Honey Brook Organic Farm, Elm Ridge and Pennington Rocky Hill Road, Pennington, and 258 Crosswicks-Ellisdale Road, Chesterfield. 609-737-8899 or www.honeybrookorganicfarm.com.
NJ Farming on Film
The Hopewell Theater’s Art of Living Well presents “Farming in Central Jersey: Past & Present” on Tuesday, November 23.
Billed as an “Evening of Film and Discussion,” it features a screening of the film, “Farming in the Millstone Valley: Past & Present,” a 35-minute video documentary made by the Millstone Valley Preservation Coalition of Rocky Hill, in association with the Van Harlingen Historical Society of Montgomery, that examines the region’s farming from the arrival of 18th century Dutch farmers to today’s business practices.
Produced by Flickering Duck Productions in association with Visionary Video & Filmworks Studios, its filmmakers are Fred Frintrup of Milltown, New Jersey, and Peter Frintrup of Los Angeles.

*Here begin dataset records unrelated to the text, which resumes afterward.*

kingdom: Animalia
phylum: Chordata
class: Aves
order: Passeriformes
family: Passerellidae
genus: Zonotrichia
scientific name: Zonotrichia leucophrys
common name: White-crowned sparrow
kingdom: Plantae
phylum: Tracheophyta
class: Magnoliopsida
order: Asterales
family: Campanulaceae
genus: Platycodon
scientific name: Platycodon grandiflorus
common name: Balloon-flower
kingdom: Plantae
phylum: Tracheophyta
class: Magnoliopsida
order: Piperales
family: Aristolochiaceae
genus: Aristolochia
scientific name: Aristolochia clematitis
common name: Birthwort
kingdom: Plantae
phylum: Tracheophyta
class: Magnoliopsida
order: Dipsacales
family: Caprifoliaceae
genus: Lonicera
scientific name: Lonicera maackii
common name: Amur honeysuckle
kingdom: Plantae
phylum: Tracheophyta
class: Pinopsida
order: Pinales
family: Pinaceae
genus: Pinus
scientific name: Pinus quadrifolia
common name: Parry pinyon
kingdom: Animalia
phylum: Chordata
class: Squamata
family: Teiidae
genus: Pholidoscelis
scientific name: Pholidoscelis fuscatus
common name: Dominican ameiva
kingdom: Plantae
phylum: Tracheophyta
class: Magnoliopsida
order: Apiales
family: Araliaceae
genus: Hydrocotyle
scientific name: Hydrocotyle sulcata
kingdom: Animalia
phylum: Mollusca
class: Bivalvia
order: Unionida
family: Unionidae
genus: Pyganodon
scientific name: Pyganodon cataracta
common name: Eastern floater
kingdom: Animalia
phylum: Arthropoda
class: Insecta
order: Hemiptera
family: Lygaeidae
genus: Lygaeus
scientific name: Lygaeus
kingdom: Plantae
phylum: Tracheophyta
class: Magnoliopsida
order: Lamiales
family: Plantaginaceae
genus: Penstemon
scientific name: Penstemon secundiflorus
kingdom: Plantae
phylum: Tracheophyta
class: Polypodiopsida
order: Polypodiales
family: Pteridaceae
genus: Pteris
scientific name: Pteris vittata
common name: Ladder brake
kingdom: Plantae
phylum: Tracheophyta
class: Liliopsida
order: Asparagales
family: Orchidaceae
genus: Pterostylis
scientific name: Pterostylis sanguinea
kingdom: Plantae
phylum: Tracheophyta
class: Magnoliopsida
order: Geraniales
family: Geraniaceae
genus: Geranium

Following the screening, Brad Fay, the 2019 film’s writer and president of the Millstone Valley National Scenic Byway, will lead a discussion on the future of regional farming with panelists Jon McConaughy of DoubleBrook Farm and Brick Farm Market & Tavern in Hopewell; Pam Mount of Terhune Orchards in Lawrence; Ed Huling of Soil Carbon Partners, Saint Michaels Preserve in Hopewell; and Debbie Norz or Norz-Hill Farm in Hillsborough.
Farming in Central Jersey: Past & Present, Hopewell Theater, 5 South Greenwood Avenue, Hopewell. Tuesday, November 23, 7 p.m. $20. 609-466-1964 or www.hopewelltheater.com.